### DIRECTIVE
Check each line of the data for "unsere", and copy the ones that have it.

### THE INPUT
BEGIN

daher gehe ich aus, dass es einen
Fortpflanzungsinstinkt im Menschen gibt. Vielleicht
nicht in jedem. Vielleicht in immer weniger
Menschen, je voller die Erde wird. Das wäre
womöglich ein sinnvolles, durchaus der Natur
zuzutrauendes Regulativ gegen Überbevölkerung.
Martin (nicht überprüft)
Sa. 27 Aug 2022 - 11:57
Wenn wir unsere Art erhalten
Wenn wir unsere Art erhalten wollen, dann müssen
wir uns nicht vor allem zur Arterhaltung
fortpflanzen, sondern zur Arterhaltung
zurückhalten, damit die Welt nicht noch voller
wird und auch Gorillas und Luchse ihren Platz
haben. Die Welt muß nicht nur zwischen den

END

### WRITTEN SOLUTION
Wenn wir unsere Art erhalten
Wenn wir unsere Art erhalten wollen, dann müssen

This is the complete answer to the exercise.